**EXTRACTED MATERIAL:**

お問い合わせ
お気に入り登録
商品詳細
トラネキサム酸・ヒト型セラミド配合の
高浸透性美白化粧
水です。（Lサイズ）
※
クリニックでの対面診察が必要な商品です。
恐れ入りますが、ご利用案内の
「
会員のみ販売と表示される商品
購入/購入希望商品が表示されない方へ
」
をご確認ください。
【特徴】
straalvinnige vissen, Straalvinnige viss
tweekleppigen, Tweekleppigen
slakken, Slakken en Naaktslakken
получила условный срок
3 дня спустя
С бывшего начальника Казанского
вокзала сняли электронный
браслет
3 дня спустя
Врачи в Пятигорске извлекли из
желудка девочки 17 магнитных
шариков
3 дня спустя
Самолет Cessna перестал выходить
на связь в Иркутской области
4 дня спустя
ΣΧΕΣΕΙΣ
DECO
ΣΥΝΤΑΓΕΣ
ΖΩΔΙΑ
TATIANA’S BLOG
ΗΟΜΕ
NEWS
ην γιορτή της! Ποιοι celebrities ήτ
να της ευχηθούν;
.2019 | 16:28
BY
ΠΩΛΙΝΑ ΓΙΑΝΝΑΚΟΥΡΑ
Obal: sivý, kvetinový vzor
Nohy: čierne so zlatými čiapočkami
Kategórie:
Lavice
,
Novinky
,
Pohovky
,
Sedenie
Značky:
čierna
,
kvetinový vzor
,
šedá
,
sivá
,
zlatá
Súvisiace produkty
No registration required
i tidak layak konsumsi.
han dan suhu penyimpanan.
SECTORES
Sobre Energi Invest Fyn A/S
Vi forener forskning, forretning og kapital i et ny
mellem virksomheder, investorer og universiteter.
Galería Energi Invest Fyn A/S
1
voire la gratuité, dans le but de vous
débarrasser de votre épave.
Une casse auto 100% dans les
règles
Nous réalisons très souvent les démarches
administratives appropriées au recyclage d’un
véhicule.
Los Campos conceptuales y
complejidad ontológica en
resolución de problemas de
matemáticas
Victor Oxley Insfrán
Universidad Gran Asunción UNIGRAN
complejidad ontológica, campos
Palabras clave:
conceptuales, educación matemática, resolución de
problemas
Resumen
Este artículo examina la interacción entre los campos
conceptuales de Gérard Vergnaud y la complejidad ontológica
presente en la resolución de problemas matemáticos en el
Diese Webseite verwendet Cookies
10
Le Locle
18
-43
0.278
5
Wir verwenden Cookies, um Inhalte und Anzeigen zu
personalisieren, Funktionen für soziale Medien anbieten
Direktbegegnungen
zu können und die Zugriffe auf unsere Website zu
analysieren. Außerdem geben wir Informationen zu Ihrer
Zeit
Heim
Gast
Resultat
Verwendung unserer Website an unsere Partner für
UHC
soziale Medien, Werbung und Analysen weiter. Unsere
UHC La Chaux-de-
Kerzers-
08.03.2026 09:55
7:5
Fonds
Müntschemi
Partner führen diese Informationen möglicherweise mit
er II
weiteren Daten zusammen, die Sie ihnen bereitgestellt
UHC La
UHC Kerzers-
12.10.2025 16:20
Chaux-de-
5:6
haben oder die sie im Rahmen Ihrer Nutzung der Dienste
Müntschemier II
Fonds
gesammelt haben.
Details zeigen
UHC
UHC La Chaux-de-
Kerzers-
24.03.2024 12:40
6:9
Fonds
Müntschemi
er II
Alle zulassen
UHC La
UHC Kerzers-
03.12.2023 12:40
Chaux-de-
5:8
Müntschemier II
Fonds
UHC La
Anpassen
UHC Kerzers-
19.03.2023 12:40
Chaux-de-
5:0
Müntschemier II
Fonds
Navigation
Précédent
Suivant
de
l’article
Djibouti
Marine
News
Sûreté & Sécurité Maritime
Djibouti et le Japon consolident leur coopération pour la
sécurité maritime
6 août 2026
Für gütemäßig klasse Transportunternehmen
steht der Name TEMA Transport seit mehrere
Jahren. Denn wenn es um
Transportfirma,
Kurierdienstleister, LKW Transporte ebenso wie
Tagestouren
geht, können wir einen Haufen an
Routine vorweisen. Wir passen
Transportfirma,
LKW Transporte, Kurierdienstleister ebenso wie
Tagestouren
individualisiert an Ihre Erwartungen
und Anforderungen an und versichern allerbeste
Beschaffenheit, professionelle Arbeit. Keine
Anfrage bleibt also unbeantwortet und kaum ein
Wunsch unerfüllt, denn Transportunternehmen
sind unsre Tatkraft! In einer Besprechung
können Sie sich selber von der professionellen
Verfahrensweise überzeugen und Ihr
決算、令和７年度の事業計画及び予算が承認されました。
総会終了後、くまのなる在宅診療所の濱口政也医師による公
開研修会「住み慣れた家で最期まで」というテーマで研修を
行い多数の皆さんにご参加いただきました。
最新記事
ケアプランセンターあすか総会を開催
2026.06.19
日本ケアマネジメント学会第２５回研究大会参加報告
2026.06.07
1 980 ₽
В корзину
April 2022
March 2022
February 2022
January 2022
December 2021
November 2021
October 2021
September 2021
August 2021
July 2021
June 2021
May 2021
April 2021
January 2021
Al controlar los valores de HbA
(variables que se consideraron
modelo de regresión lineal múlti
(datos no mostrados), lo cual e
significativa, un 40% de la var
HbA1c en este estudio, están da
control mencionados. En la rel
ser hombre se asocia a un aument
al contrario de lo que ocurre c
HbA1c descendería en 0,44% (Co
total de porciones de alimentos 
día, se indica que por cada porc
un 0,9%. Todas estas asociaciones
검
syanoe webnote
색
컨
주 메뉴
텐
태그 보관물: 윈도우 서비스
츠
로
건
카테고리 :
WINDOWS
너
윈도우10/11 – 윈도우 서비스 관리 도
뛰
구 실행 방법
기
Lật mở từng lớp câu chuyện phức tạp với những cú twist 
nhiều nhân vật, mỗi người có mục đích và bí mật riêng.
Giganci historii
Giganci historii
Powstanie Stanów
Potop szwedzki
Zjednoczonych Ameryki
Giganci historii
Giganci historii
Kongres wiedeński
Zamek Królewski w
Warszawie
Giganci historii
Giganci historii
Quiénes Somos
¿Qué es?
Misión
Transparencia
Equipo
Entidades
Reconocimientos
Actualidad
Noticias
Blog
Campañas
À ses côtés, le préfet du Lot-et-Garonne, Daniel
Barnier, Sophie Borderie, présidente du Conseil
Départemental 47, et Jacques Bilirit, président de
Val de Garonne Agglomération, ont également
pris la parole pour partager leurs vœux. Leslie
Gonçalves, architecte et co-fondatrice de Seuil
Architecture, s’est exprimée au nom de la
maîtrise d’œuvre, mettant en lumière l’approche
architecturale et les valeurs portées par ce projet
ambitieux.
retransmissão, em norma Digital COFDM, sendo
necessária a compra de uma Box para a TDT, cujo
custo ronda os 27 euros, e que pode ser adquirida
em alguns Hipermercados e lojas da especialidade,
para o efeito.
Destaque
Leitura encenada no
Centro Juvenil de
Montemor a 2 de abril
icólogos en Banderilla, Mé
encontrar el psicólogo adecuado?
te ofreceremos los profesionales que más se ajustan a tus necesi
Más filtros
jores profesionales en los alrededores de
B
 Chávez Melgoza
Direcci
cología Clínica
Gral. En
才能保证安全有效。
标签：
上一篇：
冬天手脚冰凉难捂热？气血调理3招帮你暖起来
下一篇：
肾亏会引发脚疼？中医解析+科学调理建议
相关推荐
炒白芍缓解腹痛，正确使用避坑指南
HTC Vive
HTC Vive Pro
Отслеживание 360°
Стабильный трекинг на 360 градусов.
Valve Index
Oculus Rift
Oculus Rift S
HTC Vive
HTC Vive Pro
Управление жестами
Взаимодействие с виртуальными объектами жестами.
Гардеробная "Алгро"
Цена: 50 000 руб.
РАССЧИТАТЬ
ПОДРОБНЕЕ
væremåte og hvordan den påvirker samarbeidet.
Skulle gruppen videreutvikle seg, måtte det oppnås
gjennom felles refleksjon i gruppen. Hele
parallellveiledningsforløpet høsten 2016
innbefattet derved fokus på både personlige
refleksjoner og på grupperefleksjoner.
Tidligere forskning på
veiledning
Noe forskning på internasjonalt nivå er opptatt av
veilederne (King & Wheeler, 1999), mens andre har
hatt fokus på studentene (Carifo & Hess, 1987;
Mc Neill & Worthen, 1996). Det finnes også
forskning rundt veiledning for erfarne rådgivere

**ASSIGNED TASK:** Retype the listing above, word for word, from its first line to the line containing "получила условный срок", both ends included.

**TASK OUTPUT:**
お問い合わせ
お気に入り登録
商品詳細
トラネキサム酸・ヒト型セラミド配合の
高浸透性美白化粧
水です。（Lサイズ）
※
クリニックでの対面診察が必要な商品です。
恐れ入りますが、ご利用案内の
「
会員のみ販売と表示される商品
購入/購入希望商品が表示されない方へ
」
をご確認ください。
【特徴】
straalvinnige vissen, Straalvinnige viss
tweekleppigen, Tweekleppigen
slakken, Slakken en Naaktslakken
получила условный срок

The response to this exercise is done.